One such project is Hutcherson's own directorial debut, a short psychological thriller called Ape. It exists as part of a series of five short films from "emerging young filmmakers" that make up The Big Script, a partnership between Turkeyfoot Productions, which Hutcherson runs with his mom, and Condé Nast Entertainment and Indigenous Media. "I am excited. I'm nervous as well. Excitement is winning the battle, currently, but it's like Voldemort and Harry Potter with their wands pushing the streams of energy back and forth," he tells me on the afternoon of his short's premiere. "The thing is, I do have a keen awareness of when people are bullsh**ting me. I'm really afraid to be bullsh**ted afterwards, you know what I mean? I know the things to say to people when you don't like something, because I've been in that position many times. I'm nervous to hear like, 'The lighting was really cool!'"
Having gotten into acting at the age of 10 and knowing that he wanted to direct even before that, Hutcherson had plenty of onset experience to fall back on when it came time to run his own. "I worked with Jon Favreau on Zathura. I was only 12 years old, but he really believed in me and took me in under his wing," Hutcherson says of his biggest influences, tipping his hat to original Hunger Games director Gary Ross as well. "He was a very strong director and he really led the army that is the film crew."

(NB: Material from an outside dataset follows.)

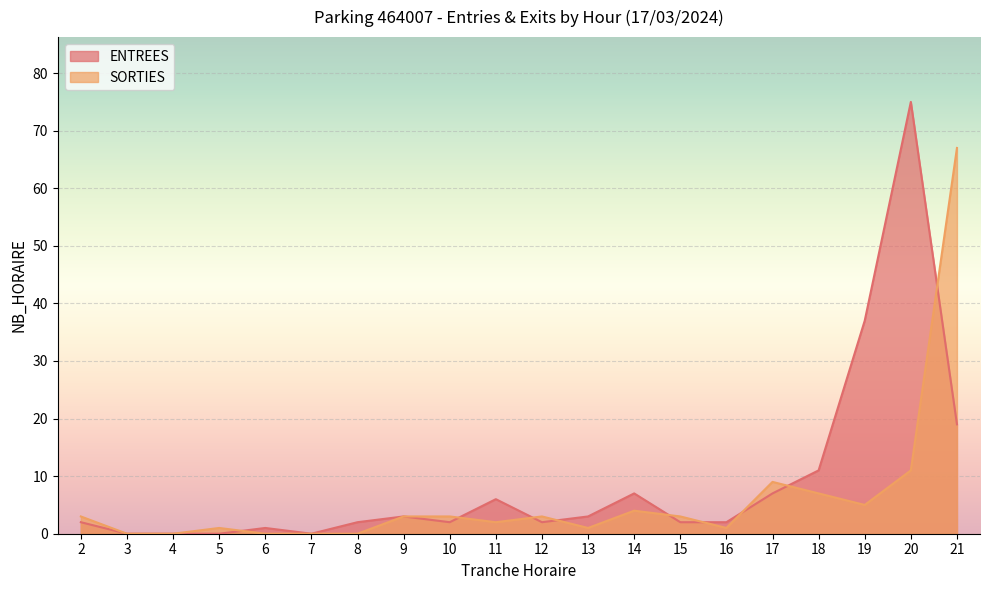

How many lines are shown in the chart?

2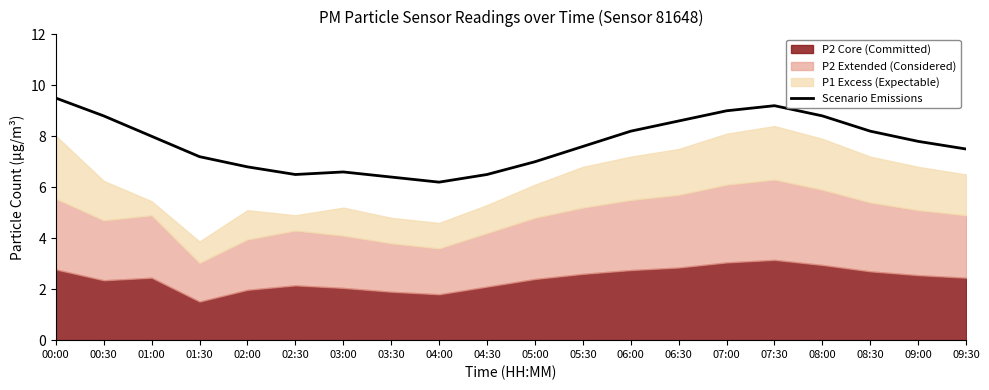

Count the number of values greater than 7.

13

It wasn't just the directing learning curve Hutcherson had to overcome, but his own prejudices against streaming -- the new go-to mode of distribution for most indie films. A self-proclaimed anti-digital "purist," he reveals that when his first project went straight to VOD, he thought, "Wow, my career is over." Now, in addition to Ape currently streaming online -- you can watch the short via The Scene -- he stars in In Dubious Battle, the first of three collaborations with James Franco and the exact opposite of a big, studio tent-pole: It is based on the John Steinbeck novel about activism and an apple picking strike in the 1930s. It is also available on VOD.

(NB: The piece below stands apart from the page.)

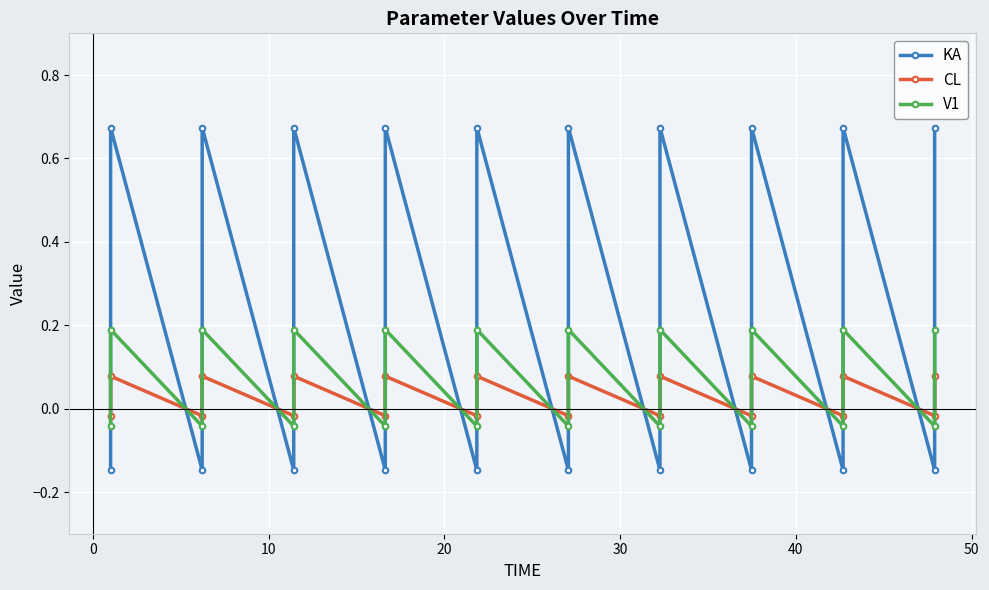

Which series has the largest total across all categories?

KA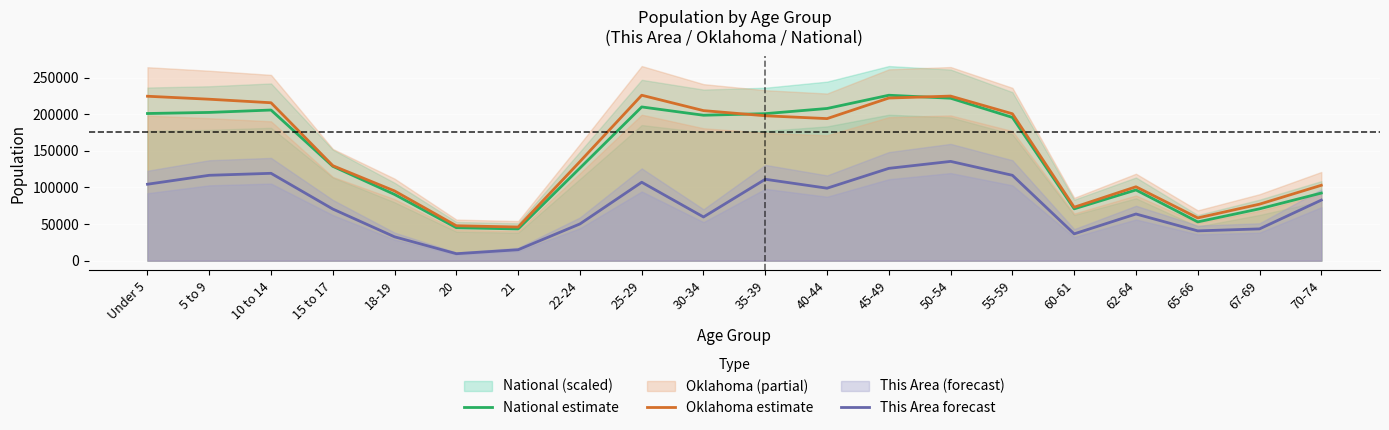

How many data points in National estimate are above 195600?

10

"On an indie film, you're like, Go go go go go. I like that, because it keeps you on your toes. It keeps you fresh. Whereas [on] blockbusters, you can get a little lethargic and lazy in the performances," Hutcherson explains, a cluster of bracelets jingling with every gesticulation. "I think both are really important in the world of film, but indie films, for me, are the kind I enjoy watching more, the stories that I connect with more. They always feel more original and less formulaic. When you have hundreds of millions of dollars invested into something, you need to f**king follow an algorithm! Because that's a lot of money at risk! Whereas independent film, it's more of getting to the art of it."
Hutcherson still calls The Hunger Games a dream job -- the franchise may be "a sellout, in a way," he allows, but one he can be proud of because it "actually has an effect in today's day and age especially, about people standing together against the political system." Two years removed from the release of the final film, Mockingjay - Part 2, the boy with the bread feels the lasting impact of that fandom even now.
"It is cumbersome at times, when you want to have, like, a normal moment," he says, resting his head in his hand as he relaxes into the couch. "I went with my girlfriend [actress Claudia Traisac] to these awards in Spain, and I wasn't even in the awards or whatever, but walking through the lobby, the way people all turn and you just feel these eyes on you -- it feels super surreal and odd. At the same time, it's like, I saw Frank Sinatra wrote a letter to, what's the guy's name from Wham! that just passed away from?" -- George Michael -- "Telling him, 'Don't you ever complain about fame.' It was this really beautifully written letter about how fortunate you are to be in a situation where you get to make music and people actually listen to it and love it, so you can't complain for a second. And I've had moments where I've been a little more negative and dark with the idea of fame and notoriety, and now I've just gotten to a place where I genuinely appreciate it. Because I recognize how seldom it is to come across that."